Secretaria de Justiça da Bahia repudia violência institucional contra indígenas de Porto Seguro

Nesta terça-feira (31), a Secretaria de Justiça, Direitos Humanos e Desenvolvimento Social da Bahia (SJDHDS) manifesta absoluta preocupação com o ataque sofrido pelo povo Pataxó, no território de ponta Grande, no município de Porto Seguro, quando tiveram residências, cabanas e barracas de praia demolidos pela Prefeitura.

Um ato arbitrário e ilegal, realizado sem determinação judicial, e fere os direitos dos povos tradicionais e a Constituição.

Para o secretário Carlos Martins, titular da SJDHDS, tal ação é inaceitável. “Uma violência sem tamanho, agressão e depreciação dos povos indígenas. Não é admissível que uma coisa dessa aconteça, não é normal que o Povo Pataxó sofra uma violação desse porte. As propriedades derrubadas representam anos e anos de luta, suor e trabalho”, declarou Martins.

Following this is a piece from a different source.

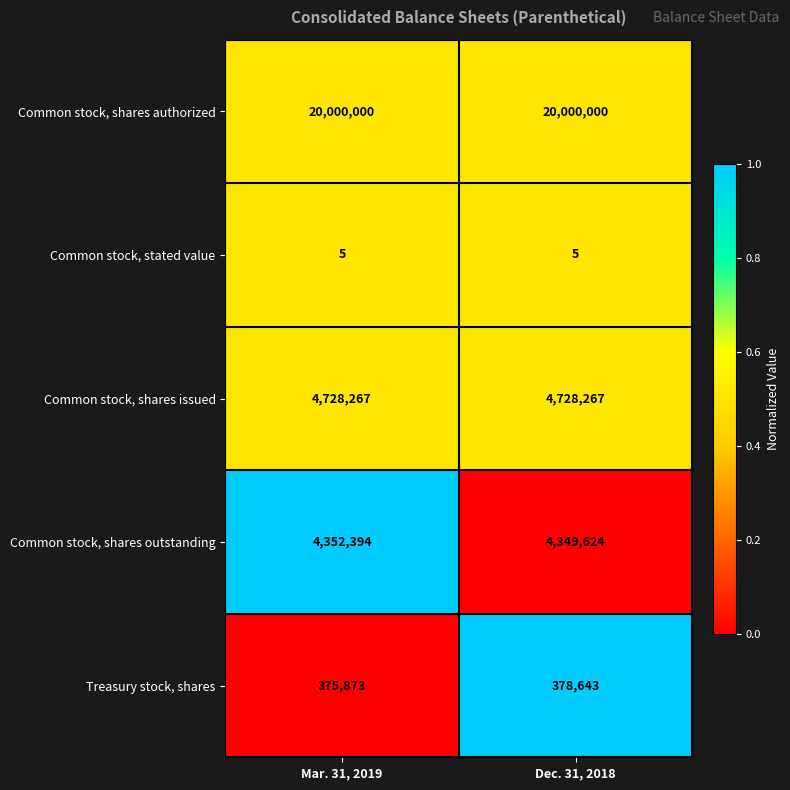

Count the number of data series in this chart.

5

Diante da falta de ação dos órgãos federais responsáveis pela proteção dos direitos dos povos indígenas, o secretário Carlos Martins esteve ainda nesta terça-feira (31) com o secretário de Segurança Pública da Bahia, Ricardo Mandarino, solicitando apuração sobre as violações.

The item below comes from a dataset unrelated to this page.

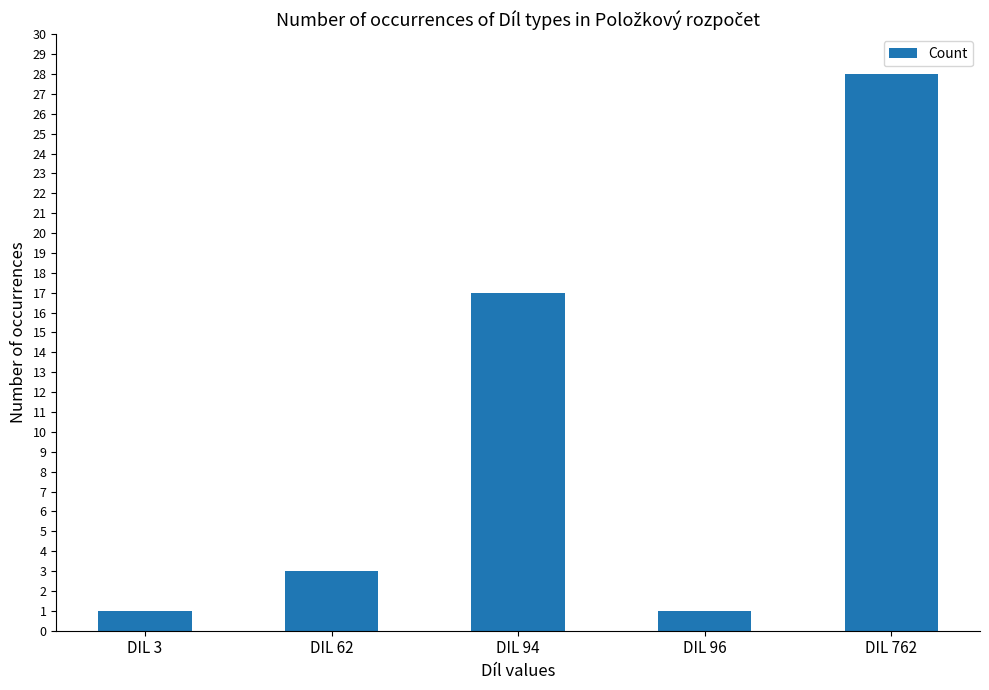

Count the number of categories in the chart.

5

Martins lembrou ainda que a ação acontece no momento em que indígenas de todo o Brasil lutam contra o marco temporal. “Indígenas estão acampados em Brasília resistindo contra o marco temporal, que dificulta ainda mais a questão da demarcação de terras indígenas. É uma verdadeira batalha por um direito garantido a eles por Lei”, finalizou o secretário.

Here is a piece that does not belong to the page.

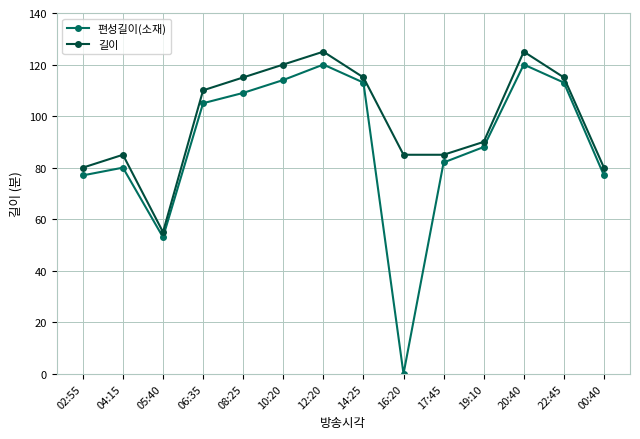

Where is the first local maximum for 편성길이(소재)?

04:15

A SJDHDS manifesta apoio e solidariedade ao povo Pataxó e continuará acompanhando a apuração do caso.

Defensoria Pública da União recomenda paralisação de derrubada

A Defensoria Pública da União recomendou a imediata paralisação da execução de derrubada de barracas dos indígenas da Ponta Grande e requisitou em 24 horas posicionamento do Prefeito de Porto Seguro Janio Natal com relação ao “desrespeito da determinação do STF em relação as questões territoriais indígenas que devem ficar paralisadas até o término da pandemia em decorrência do COVID-19”.